%%
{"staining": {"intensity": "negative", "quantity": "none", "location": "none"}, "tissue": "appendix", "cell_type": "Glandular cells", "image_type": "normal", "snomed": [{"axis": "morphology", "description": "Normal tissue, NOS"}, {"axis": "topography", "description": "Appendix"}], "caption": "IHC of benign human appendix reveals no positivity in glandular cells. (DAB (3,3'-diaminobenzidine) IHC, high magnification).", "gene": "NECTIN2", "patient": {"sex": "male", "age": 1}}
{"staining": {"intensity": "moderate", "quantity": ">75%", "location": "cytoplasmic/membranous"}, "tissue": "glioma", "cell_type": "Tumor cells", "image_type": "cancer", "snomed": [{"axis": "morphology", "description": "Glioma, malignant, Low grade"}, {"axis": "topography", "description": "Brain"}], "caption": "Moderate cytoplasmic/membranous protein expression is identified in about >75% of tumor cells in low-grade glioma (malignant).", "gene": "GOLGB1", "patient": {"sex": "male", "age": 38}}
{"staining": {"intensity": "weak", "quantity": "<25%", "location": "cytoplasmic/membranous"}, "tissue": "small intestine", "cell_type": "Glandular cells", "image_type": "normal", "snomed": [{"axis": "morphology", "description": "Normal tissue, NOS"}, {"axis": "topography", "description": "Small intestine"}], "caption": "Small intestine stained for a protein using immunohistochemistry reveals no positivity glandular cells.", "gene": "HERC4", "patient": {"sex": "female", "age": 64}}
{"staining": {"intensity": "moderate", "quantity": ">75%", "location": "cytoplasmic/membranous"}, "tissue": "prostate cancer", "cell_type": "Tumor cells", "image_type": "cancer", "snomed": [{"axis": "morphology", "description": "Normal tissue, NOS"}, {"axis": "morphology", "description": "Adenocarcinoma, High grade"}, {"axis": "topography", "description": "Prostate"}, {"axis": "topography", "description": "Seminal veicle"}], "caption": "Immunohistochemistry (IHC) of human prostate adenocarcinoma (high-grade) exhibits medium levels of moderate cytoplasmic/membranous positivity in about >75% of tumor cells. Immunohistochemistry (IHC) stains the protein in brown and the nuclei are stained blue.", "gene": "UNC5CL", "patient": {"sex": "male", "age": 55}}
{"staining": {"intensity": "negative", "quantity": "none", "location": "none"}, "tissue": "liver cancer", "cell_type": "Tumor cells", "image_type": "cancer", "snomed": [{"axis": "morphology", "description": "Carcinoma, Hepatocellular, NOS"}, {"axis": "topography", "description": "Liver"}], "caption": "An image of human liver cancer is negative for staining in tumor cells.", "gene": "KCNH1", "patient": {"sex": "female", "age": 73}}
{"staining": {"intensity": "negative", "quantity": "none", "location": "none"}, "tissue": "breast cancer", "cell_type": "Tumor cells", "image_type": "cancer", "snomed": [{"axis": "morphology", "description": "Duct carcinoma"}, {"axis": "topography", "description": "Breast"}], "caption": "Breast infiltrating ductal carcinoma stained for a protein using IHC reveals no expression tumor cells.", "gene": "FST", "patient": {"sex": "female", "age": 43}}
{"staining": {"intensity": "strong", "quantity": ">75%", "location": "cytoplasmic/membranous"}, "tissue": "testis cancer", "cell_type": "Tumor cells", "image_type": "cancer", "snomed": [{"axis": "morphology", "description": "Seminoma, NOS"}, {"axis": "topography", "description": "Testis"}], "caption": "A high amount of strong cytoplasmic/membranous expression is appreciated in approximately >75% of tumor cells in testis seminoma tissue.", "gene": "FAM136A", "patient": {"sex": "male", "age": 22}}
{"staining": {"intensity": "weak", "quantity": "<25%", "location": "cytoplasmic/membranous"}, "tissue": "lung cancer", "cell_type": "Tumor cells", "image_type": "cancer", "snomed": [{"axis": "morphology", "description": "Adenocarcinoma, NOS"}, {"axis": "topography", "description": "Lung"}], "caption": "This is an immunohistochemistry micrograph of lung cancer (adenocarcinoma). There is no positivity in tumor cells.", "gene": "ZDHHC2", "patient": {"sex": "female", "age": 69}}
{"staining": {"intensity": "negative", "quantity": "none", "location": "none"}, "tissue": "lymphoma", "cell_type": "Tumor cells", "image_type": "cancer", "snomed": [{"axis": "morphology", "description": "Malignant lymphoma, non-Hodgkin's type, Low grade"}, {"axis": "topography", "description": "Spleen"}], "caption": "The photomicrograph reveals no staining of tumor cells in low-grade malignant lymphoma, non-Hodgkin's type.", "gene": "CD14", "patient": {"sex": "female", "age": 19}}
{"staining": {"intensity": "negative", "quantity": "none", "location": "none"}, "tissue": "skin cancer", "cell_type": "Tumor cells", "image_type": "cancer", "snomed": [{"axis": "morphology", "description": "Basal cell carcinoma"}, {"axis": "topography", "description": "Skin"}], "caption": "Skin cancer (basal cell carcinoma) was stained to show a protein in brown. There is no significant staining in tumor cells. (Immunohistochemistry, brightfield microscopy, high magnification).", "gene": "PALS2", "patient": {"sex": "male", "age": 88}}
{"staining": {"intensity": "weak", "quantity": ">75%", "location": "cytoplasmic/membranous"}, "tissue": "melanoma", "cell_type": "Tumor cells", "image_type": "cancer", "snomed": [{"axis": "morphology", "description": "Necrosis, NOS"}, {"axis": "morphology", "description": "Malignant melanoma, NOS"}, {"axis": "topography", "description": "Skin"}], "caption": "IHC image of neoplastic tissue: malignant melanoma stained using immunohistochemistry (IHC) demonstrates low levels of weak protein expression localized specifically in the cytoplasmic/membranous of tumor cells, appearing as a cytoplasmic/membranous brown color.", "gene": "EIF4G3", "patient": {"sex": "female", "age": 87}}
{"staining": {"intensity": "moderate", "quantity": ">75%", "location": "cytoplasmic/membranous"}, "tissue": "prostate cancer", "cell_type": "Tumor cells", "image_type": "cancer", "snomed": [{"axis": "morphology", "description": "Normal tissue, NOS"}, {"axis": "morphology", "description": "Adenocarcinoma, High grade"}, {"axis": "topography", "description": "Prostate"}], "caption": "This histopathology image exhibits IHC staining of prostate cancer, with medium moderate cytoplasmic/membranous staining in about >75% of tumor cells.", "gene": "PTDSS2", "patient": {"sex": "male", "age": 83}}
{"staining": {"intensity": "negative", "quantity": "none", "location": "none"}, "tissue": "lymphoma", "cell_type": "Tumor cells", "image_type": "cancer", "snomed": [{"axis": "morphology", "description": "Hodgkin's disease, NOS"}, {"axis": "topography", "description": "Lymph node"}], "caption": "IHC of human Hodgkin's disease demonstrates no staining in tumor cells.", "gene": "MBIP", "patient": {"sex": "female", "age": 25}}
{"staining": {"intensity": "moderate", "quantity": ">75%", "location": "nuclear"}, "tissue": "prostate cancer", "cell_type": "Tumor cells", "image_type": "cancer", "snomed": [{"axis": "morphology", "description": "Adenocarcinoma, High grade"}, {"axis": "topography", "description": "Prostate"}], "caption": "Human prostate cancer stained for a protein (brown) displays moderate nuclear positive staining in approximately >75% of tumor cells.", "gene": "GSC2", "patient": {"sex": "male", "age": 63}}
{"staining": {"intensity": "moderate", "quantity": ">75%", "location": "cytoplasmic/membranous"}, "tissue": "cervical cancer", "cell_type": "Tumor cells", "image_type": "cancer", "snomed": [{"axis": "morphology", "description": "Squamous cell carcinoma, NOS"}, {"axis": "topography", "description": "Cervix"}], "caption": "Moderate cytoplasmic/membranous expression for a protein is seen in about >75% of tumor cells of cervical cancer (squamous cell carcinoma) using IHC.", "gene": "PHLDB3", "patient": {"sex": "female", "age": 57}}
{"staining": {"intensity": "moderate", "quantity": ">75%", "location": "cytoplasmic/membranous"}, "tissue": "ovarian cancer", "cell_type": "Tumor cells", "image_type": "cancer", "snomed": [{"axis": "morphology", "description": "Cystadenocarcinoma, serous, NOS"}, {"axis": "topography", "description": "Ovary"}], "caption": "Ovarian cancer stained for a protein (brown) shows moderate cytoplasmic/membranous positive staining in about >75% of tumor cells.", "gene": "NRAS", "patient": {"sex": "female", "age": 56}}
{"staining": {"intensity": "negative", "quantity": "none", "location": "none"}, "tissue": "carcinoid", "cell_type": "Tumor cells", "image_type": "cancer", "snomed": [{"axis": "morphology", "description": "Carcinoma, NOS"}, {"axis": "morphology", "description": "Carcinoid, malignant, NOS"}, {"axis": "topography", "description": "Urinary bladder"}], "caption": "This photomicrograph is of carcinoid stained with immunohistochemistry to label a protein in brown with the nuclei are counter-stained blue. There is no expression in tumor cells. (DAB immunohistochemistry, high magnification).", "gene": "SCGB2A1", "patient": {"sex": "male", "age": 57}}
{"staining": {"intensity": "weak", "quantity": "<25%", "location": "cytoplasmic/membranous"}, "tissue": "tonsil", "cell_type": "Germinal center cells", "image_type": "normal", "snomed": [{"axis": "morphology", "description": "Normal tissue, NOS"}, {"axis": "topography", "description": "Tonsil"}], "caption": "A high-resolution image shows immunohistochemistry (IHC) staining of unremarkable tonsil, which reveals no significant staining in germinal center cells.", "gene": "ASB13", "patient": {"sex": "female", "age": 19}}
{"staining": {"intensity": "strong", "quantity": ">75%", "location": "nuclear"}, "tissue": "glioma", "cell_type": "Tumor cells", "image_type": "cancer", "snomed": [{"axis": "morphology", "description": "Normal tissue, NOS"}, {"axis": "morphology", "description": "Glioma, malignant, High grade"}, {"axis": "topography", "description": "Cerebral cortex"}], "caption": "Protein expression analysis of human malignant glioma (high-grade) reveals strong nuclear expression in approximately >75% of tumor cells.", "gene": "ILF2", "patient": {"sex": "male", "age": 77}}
%%
**What you are asked to do:** The line containing "high-resolution image shows" and all lines after it, to the end of the records, are to be output exactly and alone.

**Result of this task:**
{"staining": {"intensity": "weak", "quantity": "<25%", "location": "cytoplasmic/membranous"}, "tissue": "tonsil", "cell_type": "Germinal center cells", "image_type": "normal", "snomed": [{"axis": "morphology", "description": "Normal tissue, NOS"}, {"axis": "topography", "description": "Tonsil"}], "caption": "A high-resolution image shows immunohistochemistry (IHC) staining of unremarkable tonsil, which reveals no significant staining in germinal center cells.", "gene": "ASB13", "patient": {"sex": "female", "age": 19}}
{"staining": {"intensity": "strong", "quantity": ">75%", "location": "nuclear"}, "tissue": "glioma", "cell_type": "Tumor cells", "image_type": "cancer", "snomed": [{"axis": "morphology", "description": "Normal tissue, NOS"}, {"axis": "morphology", "description": "Glioma, malignant, High grade"}, {"axis": "topography", "description": "Cerebral cortex"}], "caption": "Protein expression analysis of human malignant glioma (high-grade) reveals strong nuclear expression in approximately >75% of tumor cells.", "gene": "ILF2", "patient": {"sex": "male", "age": 77}}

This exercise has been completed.